It was surmised that Resolution 106 would be adopted as it was sponsored by 227 representatives of the lower house (more than the majority of the total 435 representatives) and as the Armenian community comprises a significant fraction of House Speaker Nancy Pelosi’s electorate that she would schedule a vote on the resolution at the earliest opportunity. That the House of Foreign Affairs Committee approved the resolution 27 to 21 on October 10, 2007 worked to strengthen the appraisal that it was set to pass the house floor.
However, upon the U.S. media having to a great extent endorsed the warnings issued by President Bush, Secretary of State Rice and Defense Minister Gates that the adoption of this resolution could impede the reinforcement of soldiers and in fact could present a threat to their security, a number of representatives of the lower house stated that they withdrew their support for this resolution. With the attainment of a majority vote necessary for the adoption of this resolution becoming suspect, it appears that it will be kept off the house floor for now. However, to retain the possibility of putting the resolution to a vote at any time, House Speaker Nancy Pelosi has not issued a statement to the effect that the resolution has been withdrawn or that the vote has been deferred to a later date.

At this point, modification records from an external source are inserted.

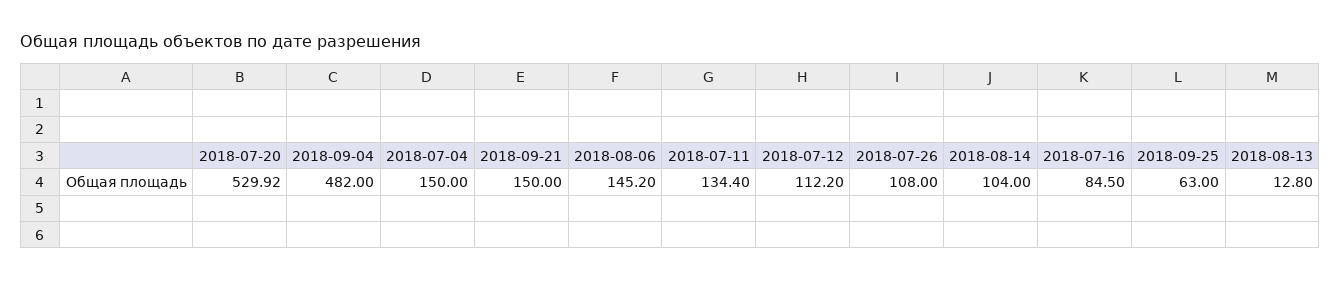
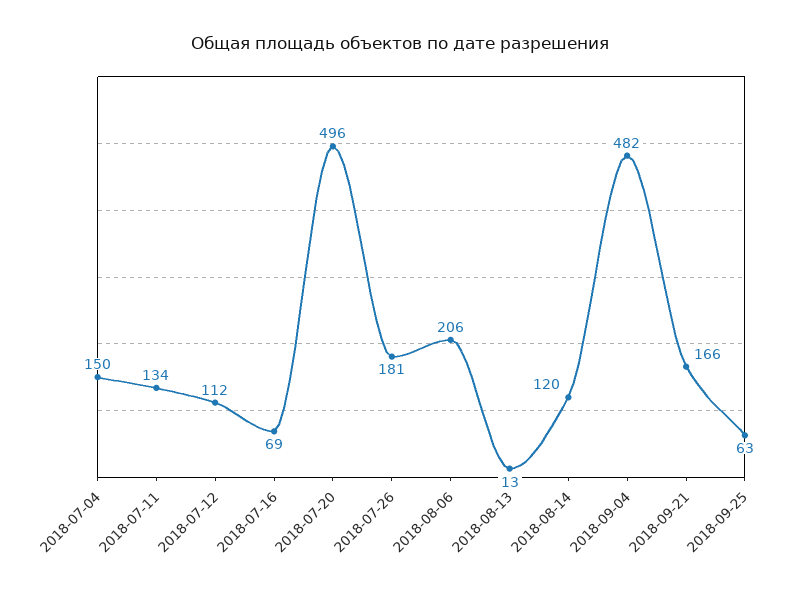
  {
-   "2018-07-20": 529.92,
+   "2018-07-20": 496,
    "2018-09-04": 482,
    "2018-07-04": 150,
-   "2018-09-21": 150,
+   "2018-09-21": 166,
-   "2018-08-06": 145.2,
+   "2018-08-06": 206,
    "2018-07-11": 134.4,
    "2018-07-12": 112.2,
-   "2018-07-26": 108,
+   "2018-07-26": 181,
-   "2018-08-14": 104,
+   "2018-08-14": 120,
-   "2018-07-16": 84.5,
+   "2018-07-16": 69,
    "2018-09-25": 63,
    "2018-08-13": 12.8
  }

As such, the so-called Armenian genocide resolution has been linked to the security of U.S. soldiers in Iraq and as long as Turkey’s support for this is needed, it appears that the resolution in question shall not be put to a vote. Although this is in Turkey’s benefit, the way in which this situation came about is not something Turkey favored. This is the case as Turkey desires that the resolution is not put to a vote or is rejected as a result of how it does not reflect historical truth, and not as a result of the possibility that it may endanger the security of U.S. soldiers.

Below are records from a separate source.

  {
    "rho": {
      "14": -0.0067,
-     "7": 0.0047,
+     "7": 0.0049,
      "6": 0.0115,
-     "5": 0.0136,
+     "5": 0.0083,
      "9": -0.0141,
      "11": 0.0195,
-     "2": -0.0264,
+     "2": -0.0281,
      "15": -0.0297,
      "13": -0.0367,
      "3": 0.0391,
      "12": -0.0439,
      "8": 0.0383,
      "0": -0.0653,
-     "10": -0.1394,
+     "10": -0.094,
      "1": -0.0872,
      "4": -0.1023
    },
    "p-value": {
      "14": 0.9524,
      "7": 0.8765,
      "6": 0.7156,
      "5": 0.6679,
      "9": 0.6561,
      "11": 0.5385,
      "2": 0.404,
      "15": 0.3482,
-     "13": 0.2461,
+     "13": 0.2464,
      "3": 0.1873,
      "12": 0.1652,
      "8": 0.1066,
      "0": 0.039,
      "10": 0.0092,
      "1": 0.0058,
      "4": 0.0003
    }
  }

That the resolution was not immediately put to a vote has lead to disillusionment among certain Armenian organizations based in the U.S. who have exerted great efforts for it to be adopted. Another source of disillusionment has been the European Parliament’s resolution on Turkey adopted on October 24. Despite all efforts exerted on the part of the Armenians and despite the official contacts made by President Kocharian and Foreign Minister Oskanian in Brussels, the European Parliament rejected the amendments to this resolution (written by Oomen-Ruijten) sought for on the part of Armenian circles. A proposed amendment calling for the recognition of the Armenian “genocide” was rejected by a vote of 309 to 260 and reference to the European Parliament’s first resolution in this regard of 1987 was rejected by a vote of 408 to 176. As such, the Armenian strategy of making the recognition of the Armenian “genocide” a precondition for Turkey’s accession to the EU has failed. However, as the European Parliament has formerly set this as precondition, it is likely that in the event that Turkey adopts policies disapproved of the Parliament may adopt new resolutions to this effect.
That Resolution 106 has not been brought to the House floor at this stage and that Armenian demands were not included in the European Parliament’s resolution shows that Turkey’s lot may be changing when considering its past run of experiences vis a via the Armenian Question. It appears to be an opportune time to better convey Turkey’s views in this regard.